Bonjour, et merci bien pour cet article si important. J’ai pas tout compris sur cet article mais bon! J’ai une question pour vous; j’ai un moule en fonte pour des petits supports en aluminium de 10 cm d’épaisseur. Il se chauffe trop mais j’arrive pas à trouver la solution pour le refroidir à part l’eau sachant que l’eau a un mauvais effet sur le métal. Merci
Bonjour Pascalor et merci de votre intérêt marqué pour notre article de Metalblog sur l’optimisation de la thermique des moules métalliques. Bien compris votre problème mais la réponse est difficile sans visualiser votre moule. L’épaisseur de votre pièce en aluminium (10 cm) paraît très importante tout d’abord. Vous avez raison de ne pas privilégier le refroidissement à l’eau par l’extérieur même si c’est réalisable mais à condition d’éliminer ensuite complètement cette eau par du soufflage a l’air. Sinon, réaliser des circuits d’eau interne, augmenter l’épaisseur du moule pour mieux évacuer les calories, …, ralentissez le temps de cycle ou encore plaquer un pavé en cuivre au dos du moule pour extraire les calories. Cependant, lorsque le moule est déjà réalisé , il est souvent trop tard. L’utilisation de la simulation numérique permet notamment d’optimiser le fonctionnement thermique d’un outillage.
Bonjour l’équipe CTIF !
Un article très intéressant qui couvre de manière synthétique les grandes problématiques de thermique en fonderie sous pression et les solutions existantes.

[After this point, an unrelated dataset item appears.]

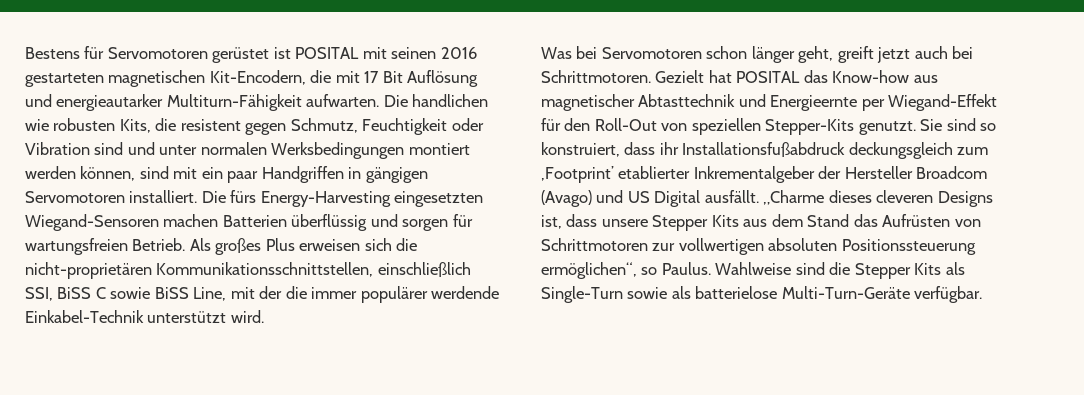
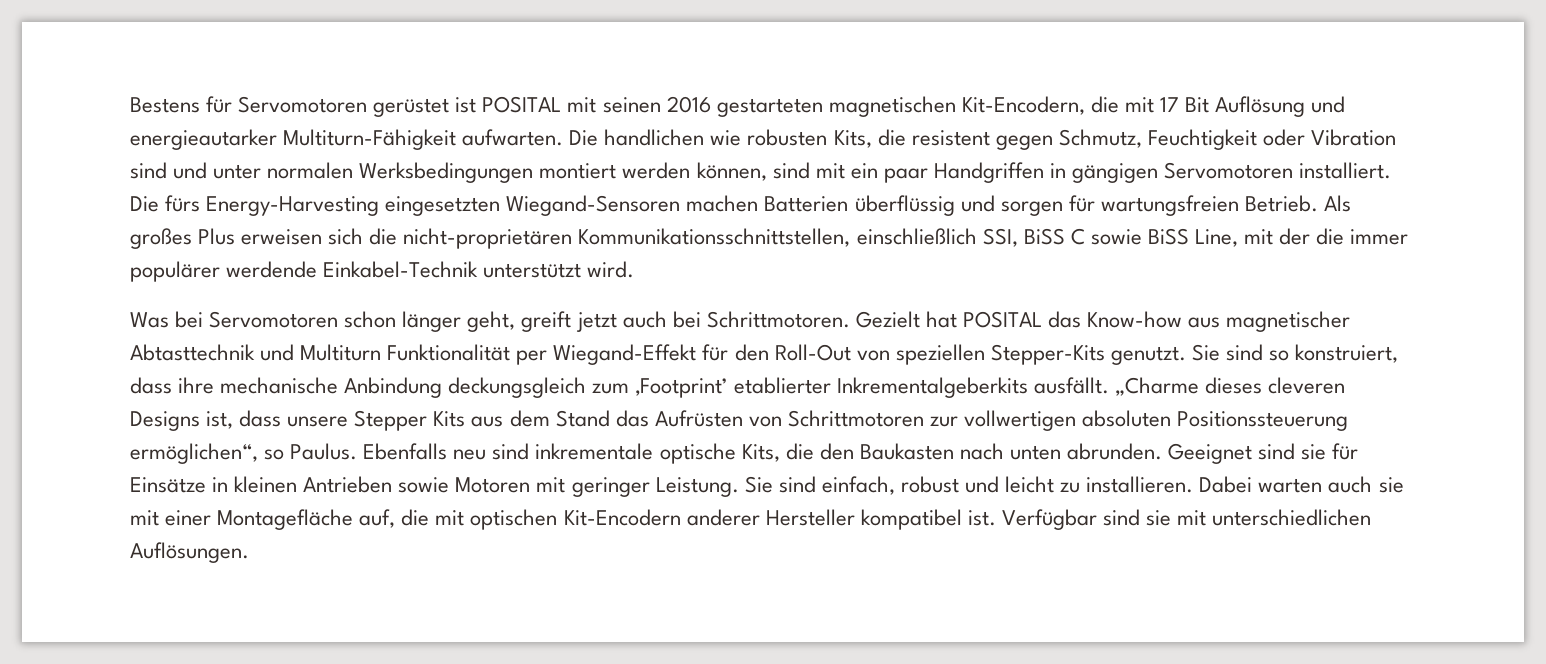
[770,95,858,111] Energieernte -> [300,344,511,361] Multiturn Funktionalität
[659,142,846,157] ihr Installationsfußabdruck -> [178,377,443,398] ihre mechanische Anbindung
[693,166,988,183] [541,190,701,207] Inkrementalgeber der Hersteller Broadcom (Avago) und US Digital -> [836,377,1028,398] Inkrementalgeberkits
[715,262,965,279] [541,286,983,303] Wahlweise sind die Stepper Kits als Single-Turn sowie als batterielose Multi-Turn-Geräte verfügbar. -> [363,443,1359,464] [130,476,1404,497] [130,509,1372,530] [130,542,249,563] Ebenfalls neu sind inkrementale optische Kits, die den Baukasten nach unten abrunden. Geeignet sind sie für Einsätze in kleinen Antrieben sowie Motoren mit geringer Leistung. Sie sind einfach, robust und leicht zu installieren. Dabei warten auch sie mit einer Montagefläche auf, die mit optischen Kit-Encodern anderer Hersteller kompatibel ist. Verfügbar sind sie mit unterschiedlichen Auflösungen.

Quelques sujets ne sont pas abordés, qui mériteraient un petit paragraphe : l’importance de la régulation thermique des parties d’outillage « pré-empreinte » (enclumes, conteneurs, douilles), le couplage fabrication additive/réduction de poteyage, et les revêtements PVD.
Quelques images d’inserts issus de fabrication additive et de conformal cooling pourraient apporter un plus !
Bonjour Nikolas et merci de votre intérêt pour notre article de MetalBlog sur la thermique des outillages en fonderie sous pression. Et merci pour vos suggestions.
En ce qui concerne les bouchons, je vous conseils :
https://www.baier-michels.com/en/products/closing-and-sealing-systems/
solution tester et valider
Bonjour Frédéric et merci de ce lien vers le site et de votre REX.